Conjunto de tarefas:
(a) Responda com base no trecho:
(i) Entre que anos durou a Era Vargas?
(ii) Quem criou o Banco Central do Brasil e em que data?
(iii) Que lei complementar Jair Bolsonaro sancionou?
(b) Diga se cada afirmação concorda com o trecho, respondendo sim ou não e citando as palavras que decidem:
(i) O Banco Central do Brasil foi criado pelo general João Baptista Figueiredo.
(ii) O governo Sarney teve seis presidentes do Banco Central.
(iii) As Capitanias Hereditárias foram estabelecidas em 1533.
(c) Por favor, extraia do trecho a parte que começa em "Nada comprova melhor" e termina em "em que vivemos.".

··· Trecho selecionado ···

A transformação política no Brasil
A História do Brasil é uma história de colônia, com período pequeno, mais fecundo, de autonomia. Este período de autonomia é conhecido como Era Vargas e durou de 1930 a 1980, ou seja, 50 anos nos quase 500 de existência, que se iniciam com o estabelecimento das Capitanias Hereditárias (1533).
Entendemos que este novo período colonial não está mais subordinado a algum Estado Nacional, porém ao sistema financeiro apátrida, e teve início com o governo do general João Baptista Figueiredo, permanecendo até hoje.
Nada comprova melhor esta situação do que o protagonismo e importância política dos presidentes do Banco Central do Brasil (Bacen). O Bacen foi criado em 12 de março de 1965 pelo marechal Castelo Branco. O atual presidente tem mandato até 2025, assim, em 60 anos de existência, terá 27 presidentes, sendo os períodos mais tumultuados os do governo Sarney (seis presidentes) e FHC (quatro), quando foram lançados planos econômicos e mudanças de moedas.
Ao sancionar a Lei Complementar 179/2021, Jair Bolsonaro abriu mão do encargo do Poder Executivo de administrar a moeda brasileira, entregando-o às finanças apátridas. É a situação colonial em que vivemos.

··· Registros de dados ···

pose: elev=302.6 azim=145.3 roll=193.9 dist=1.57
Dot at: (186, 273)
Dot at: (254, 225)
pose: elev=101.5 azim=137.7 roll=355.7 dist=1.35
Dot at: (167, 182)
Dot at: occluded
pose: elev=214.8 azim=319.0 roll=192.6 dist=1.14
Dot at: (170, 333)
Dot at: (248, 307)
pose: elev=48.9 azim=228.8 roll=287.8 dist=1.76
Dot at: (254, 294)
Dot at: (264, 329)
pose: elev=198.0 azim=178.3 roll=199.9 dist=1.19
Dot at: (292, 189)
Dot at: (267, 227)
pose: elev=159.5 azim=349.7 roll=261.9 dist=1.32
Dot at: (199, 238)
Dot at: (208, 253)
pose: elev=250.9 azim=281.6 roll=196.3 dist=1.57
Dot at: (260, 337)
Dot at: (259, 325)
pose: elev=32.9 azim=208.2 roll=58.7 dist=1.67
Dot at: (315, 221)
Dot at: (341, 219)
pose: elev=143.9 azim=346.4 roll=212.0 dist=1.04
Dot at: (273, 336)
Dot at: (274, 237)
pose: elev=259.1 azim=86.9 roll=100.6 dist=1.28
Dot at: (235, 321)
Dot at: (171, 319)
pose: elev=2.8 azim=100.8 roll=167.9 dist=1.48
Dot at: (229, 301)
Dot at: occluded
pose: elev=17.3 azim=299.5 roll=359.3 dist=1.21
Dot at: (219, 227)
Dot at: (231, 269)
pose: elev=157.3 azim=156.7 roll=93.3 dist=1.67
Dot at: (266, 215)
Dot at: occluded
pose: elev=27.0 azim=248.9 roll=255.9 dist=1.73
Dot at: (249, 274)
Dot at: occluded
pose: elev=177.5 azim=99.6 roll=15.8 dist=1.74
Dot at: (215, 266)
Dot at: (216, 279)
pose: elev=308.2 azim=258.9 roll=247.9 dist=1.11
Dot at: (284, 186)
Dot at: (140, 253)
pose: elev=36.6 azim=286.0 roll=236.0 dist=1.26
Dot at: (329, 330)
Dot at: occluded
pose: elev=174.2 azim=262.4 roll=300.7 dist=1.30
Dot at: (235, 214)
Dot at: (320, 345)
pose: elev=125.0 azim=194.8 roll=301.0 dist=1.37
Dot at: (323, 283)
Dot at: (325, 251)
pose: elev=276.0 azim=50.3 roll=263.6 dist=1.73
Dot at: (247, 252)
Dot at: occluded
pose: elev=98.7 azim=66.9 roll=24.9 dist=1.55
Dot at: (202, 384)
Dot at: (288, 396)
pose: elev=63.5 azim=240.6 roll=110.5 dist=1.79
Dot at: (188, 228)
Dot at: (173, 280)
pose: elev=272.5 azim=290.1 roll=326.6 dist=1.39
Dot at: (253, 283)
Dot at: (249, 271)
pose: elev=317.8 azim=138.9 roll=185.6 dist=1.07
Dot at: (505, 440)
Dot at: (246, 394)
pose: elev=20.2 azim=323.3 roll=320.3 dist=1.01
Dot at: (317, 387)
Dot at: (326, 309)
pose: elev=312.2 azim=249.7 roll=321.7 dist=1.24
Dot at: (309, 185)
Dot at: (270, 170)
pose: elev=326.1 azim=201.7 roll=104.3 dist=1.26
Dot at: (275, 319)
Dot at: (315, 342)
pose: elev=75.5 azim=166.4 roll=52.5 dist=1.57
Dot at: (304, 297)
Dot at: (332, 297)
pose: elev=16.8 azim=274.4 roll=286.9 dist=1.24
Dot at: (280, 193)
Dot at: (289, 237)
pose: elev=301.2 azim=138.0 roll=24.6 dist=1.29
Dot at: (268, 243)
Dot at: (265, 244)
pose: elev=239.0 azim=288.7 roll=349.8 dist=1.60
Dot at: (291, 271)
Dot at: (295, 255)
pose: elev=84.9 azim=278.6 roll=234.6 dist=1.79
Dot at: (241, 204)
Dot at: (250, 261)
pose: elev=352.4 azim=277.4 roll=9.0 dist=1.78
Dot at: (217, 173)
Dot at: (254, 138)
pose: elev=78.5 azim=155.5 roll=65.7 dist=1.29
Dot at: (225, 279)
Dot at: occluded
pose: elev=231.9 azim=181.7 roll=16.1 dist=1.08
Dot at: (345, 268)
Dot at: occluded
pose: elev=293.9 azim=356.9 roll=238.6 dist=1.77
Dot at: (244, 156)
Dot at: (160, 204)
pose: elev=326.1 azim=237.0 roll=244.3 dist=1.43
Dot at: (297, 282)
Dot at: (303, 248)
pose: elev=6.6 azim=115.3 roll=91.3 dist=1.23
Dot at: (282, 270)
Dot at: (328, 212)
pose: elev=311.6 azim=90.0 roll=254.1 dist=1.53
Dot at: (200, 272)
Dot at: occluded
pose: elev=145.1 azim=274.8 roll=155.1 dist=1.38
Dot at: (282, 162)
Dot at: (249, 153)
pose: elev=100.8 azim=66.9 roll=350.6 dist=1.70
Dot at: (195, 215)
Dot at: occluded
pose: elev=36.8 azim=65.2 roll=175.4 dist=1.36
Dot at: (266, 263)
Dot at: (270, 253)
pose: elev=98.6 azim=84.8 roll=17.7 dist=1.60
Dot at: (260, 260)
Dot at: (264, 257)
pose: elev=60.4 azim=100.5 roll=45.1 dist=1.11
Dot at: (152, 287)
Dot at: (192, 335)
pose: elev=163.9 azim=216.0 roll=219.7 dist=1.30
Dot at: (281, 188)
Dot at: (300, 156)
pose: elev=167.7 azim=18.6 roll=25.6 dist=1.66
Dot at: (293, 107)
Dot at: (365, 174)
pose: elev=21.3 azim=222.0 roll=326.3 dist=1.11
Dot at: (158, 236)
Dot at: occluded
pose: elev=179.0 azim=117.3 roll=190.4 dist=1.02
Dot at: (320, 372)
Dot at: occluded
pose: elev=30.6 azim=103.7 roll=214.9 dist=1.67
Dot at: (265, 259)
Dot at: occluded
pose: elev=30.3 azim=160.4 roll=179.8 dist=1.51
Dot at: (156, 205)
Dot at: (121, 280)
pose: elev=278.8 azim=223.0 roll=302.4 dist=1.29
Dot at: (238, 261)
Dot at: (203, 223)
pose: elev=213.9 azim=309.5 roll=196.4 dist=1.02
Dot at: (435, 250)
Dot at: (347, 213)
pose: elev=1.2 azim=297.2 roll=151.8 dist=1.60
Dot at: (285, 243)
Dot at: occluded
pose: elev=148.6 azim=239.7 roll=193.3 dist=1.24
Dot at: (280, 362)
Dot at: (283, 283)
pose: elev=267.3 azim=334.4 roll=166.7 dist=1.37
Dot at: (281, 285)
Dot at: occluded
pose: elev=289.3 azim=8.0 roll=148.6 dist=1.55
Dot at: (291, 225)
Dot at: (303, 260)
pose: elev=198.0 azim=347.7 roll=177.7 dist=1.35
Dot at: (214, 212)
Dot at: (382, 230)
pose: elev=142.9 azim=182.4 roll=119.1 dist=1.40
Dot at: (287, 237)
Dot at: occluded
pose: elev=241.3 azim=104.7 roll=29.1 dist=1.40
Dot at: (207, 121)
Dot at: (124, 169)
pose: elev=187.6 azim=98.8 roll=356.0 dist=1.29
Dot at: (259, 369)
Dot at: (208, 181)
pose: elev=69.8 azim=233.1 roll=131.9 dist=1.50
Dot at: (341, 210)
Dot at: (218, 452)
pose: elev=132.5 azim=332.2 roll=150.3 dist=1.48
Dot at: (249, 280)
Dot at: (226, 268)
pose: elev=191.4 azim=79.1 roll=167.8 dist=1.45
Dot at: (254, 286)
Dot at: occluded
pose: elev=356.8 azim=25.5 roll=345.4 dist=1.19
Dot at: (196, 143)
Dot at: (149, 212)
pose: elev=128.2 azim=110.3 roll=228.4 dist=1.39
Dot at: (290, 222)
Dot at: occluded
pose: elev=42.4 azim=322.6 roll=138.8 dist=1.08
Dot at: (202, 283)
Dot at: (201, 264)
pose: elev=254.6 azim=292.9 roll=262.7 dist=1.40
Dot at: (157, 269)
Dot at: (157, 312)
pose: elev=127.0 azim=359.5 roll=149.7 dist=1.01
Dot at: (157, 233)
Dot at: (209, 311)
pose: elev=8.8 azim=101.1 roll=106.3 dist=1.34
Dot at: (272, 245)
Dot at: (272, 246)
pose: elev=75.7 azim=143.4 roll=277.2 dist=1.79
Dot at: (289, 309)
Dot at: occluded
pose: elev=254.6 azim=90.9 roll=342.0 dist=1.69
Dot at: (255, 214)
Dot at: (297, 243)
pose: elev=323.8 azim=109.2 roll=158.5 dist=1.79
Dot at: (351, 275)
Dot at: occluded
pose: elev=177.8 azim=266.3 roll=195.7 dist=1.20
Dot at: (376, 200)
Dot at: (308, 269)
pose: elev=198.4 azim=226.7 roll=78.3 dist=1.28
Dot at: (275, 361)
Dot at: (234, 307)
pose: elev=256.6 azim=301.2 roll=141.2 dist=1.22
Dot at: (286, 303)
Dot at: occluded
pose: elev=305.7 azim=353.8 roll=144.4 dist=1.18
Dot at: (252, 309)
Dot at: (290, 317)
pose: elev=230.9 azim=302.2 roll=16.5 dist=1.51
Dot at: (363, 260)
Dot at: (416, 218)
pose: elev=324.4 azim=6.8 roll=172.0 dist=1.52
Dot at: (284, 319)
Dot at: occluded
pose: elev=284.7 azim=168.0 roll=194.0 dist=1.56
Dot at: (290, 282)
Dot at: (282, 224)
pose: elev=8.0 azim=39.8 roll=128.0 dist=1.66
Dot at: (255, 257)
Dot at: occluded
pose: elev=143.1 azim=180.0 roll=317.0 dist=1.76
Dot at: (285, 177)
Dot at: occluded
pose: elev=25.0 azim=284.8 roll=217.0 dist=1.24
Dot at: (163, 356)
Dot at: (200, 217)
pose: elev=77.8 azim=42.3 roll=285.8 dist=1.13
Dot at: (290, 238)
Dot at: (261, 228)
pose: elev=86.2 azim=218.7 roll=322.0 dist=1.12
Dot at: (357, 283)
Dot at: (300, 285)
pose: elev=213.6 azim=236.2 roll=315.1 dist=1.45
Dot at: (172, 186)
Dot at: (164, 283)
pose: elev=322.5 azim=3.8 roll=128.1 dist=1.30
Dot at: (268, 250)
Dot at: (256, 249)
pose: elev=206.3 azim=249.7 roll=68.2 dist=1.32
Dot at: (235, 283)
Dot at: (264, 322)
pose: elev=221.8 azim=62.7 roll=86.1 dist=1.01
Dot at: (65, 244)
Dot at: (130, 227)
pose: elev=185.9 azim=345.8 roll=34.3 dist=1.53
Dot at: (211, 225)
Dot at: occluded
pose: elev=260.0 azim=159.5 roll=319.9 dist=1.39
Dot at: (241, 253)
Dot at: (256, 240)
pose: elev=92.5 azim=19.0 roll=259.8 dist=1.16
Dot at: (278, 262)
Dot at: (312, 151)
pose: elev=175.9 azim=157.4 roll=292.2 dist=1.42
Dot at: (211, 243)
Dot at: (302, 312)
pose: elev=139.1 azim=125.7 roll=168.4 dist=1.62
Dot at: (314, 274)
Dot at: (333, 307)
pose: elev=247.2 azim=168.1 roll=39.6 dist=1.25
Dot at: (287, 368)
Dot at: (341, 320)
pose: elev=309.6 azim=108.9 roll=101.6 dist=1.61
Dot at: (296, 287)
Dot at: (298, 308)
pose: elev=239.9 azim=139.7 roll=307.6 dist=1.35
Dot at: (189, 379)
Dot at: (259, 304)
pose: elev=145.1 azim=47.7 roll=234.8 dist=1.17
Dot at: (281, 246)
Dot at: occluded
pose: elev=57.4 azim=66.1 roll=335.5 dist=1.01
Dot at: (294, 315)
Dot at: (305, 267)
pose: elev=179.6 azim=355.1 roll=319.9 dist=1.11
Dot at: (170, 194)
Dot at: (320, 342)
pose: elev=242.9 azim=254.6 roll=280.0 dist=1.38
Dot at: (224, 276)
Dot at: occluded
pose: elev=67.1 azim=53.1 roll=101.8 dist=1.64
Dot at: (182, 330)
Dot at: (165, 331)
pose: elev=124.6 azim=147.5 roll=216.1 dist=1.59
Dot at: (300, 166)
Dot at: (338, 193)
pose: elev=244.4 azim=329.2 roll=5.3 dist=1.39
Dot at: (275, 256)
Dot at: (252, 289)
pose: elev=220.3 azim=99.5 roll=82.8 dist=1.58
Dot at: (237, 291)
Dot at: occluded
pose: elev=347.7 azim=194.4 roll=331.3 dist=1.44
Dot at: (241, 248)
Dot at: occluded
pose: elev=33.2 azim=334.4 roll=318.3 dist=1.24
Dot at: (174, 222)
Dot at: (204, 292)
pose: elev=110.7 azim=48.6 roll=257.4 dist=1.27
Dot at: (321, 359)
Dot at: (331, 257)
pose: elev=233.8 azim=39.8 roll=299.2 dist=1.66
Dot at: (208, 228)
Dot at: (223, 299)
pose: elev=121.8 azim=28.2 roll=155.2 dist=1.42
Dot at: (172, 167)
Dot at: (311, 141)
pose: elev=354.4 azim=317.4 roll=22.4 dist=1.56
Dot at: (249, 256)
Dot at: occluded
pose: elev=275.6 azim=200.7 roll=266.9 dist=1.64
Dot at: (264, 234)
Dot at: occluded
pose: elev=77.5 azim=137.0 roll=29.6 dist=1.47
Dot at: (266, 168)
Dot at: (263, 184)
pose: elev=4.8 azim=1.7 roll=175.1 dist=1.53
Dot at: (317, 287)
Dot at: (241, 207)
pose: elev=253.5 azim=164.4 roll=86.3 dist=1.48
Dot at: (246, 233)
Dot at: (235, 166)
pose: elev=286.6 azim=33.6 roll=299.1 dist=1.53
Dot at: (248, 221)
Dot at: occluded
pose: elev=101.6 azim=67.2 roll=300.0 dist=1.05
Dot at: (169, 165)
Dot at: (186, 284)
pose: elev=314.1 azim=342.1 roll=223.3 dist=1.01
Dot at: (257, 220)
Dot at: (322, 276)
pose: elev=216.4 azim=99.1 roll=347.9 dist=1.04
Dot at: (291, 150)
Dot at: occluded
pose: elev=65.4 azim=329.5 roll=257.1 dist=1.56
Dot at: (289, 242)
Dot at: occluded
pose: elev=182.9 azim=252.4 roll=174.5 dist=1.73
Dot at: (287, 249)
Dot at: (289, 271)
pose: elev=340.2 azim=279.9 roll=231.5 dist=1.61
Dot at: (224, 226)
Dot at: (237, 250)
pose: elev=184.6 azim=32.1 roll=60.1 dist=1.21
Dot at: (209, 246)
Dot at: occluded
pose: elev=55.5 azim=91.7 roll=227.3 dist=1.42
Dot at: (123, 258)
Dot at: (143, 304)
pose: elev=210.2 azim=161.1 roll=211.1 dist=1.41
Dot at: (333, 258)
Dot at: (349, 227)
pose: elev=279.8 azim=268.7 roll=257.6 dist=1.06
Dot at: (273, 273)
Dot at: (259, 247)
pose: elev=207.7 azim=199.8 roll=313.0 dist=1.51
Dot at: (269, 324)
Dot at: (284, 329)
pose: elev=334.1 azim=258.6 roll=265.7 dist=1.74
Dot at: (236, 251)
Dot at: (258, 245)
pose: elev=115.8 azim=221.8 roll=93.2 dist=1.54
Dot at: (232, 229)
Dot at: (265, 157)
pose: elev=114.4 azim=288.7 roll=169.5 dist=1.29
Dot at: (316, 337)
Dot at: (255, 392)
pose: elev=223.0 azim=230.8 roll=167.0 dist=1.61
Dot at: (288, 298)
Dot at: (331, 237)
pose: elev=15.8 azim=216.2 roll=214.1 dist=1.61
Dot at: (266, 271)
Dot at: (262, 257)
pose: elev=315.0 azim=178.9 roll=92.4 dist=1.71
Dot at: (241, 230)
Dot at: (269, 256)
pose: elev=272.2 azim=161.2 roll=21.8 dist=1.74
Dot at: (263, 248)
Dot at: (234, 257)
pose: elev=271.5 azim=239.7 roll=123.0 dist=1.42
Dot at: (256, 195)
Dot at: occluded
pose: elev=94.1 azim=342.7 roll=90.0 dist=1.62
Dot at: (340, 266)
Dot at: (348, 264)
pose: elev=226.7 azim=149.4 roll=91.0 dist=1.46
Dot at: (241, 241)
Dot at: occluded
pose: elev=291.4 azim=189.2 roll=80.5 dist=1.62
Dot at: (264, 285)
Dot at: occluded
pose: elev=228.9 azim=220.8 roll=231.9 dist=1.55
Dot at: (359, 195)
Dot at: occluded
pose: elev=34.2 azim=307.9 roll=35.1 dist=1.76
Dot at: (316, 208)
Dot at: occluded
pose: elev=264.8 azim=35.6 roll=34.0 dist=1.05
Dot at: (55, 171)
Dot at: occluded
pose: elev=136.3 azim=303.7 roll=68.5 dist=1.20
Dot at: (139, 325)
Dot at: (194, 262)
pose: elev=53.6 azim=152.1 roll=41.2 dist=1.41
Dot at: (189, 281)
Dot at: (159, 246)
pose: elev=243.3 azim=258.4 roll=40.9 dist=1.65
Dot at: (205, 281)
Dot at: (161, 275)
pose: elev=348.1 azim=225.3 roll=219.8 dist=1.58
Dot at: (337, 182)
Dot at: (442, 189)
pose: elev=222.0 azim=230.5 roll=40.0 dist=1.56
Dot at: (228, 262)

···

Soluções dos exercícios:
(a)
(i) De 1930 a 1980.
(ii) O marechal Castelo Branco, em 12 de março de 1965.
(iii) A Lei Complementar 179/2021.

(b)
(i) Não: "O Bacen foi criado em 12 de março de 1965 pelo marechal Castelo Branco."
(ii) Sim: "governo Sarney (seis presidentes)"
(iii) Sim: "com o estabelecimento das Capitanias Hereditárias (1533)"

(c)
Nada comprova melhor esta situação do que o protagonismo e importância política dos presidentes do Banco Central do Brasil (Bacen). O Bacen foi criado em 12 de março de 1965 pelo marechal Castelo Branco. O atual presidente tem mandato até 2025, assim, em 60 anos de existência, terá 27 presidentes, sendo os períodos mais tumultuados os do governo Sarney (seis presidentes) e FHC (quatro), quando foram lançados planos econômicos e mudanças de moedas.
Ao sancionar a Lei Complementar 179/2021, Jair Bolsonaro abriu mão do encargo do Poder Executivo de administrar a moeda brasileira, entregando-o às finanças apátridas. É a situação colonial em que vivemos.